**OBJECTIVE 1**
Answer these questions from the passage on gravitational-wave luminosity distance, one line each:
(a) Which equation of the paper supplies the relation?
(b) Which two luminosity distances does the relation connect?
(c) Which inferred property of the source does the study examine?
**OBJECTIVE 2**
According to the passage on gravitational-wave luminosity distance, which quantities does the relation take into account? List every one.
**OBJECTIVE 3**
Decide whether each statement agrees with the passage on gravitational-wave luminosity distance. Answer yes or no, and quote the words that decide it.
(a) The equations are taken from equation 2.13 of the paper.
(b) The relation involves only the gravitational wave luminosity distance and no other distance.
(c) The study looks at how the friction term affects the inferred redshift of the source.

**ARTICLE**
==*==

This is in reference to the paper
From the paper equation 2.13, we have the following equations for the effect of cosmological friction on the luminosity distance of gravitational waves:

\[d^{GW}_{L}(z) = d^{EM}_{L}(z) \exp \left\{ \frac{c_M}{2 \Omega_{\Lambda,0}} \ln \left[ \frac{1+z}{(\Omega_{m,0}(1+z)^3 + \Omega_{\Lambda,0})^{1/3}} \right] \right\}\]

This represents the relation between the gravitational wave (GW) luminosity distance and the electromagnetic (EM) luminosity distance, taking into account the cosmological parameters for matter \(\Omega_{m,0}\) and dark energy \(\Omega_{\Lambda,0}\), along with a redshift \(z\) and a constant \(c_M\).
The goal is to study the effect of the cosmological friction term on the luminosity distance of gravitational waves and how it affects the inferred chirp-mass of the gravitational wave source.

==*==

**STORED RECORDS**

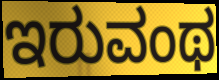
ಇರುವಂಥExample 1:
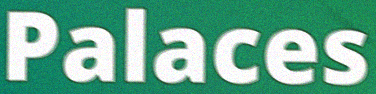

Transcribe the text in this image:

Palaces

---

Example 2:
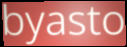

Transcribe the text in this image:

byasto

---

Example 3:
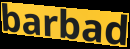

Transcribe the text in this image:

barbad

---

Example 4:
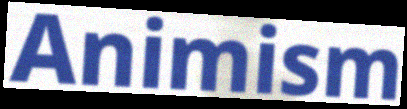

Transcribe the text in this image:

Animism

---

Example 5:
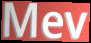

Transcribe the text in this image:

MevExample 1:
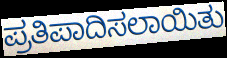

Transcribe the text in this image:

ಪ್ರತಿಪಾದಿಸಲಾಯಿತು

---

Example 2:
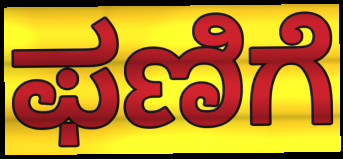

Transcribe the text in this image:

ಫಣಿಗೆ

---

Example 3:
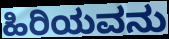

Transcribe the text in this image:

ಹಿರಿಯವನು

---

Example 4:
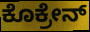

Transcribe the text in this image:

ಕೊಕ್ರೇನ್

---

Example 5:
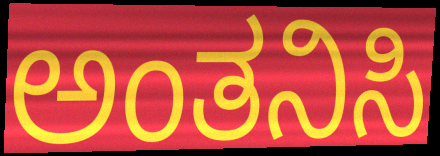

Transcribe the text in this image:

ಅಂತನಿಸಿ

==*==

**RESULT 1**
(a) Equation 2.13.
(b) The gravitational wave (GW) luminosity distance and the electromagnetic (EM) luminosity distance.
(c) The chirp-mass of the gravitational wave source.

**RESULT 2**
- The cosmological parameter for matter, \(\Omega_{m,0}\)
- The cosmological parameter for dark energy, \(\Omega_{\Lambda,0}\)
- A redshift \(z\)
- A constant \(c_M\)

**RESULT 3**
(a) Yes: "From the paper equation 2.13, we have the following equations"
(b) No: "the relation between the gravitational wave (GW) luminosity distance and the electromagnetic (EM) luminosity distance"
(c) No: "how it affects the inferred chirp-mass of the gravitational wave source"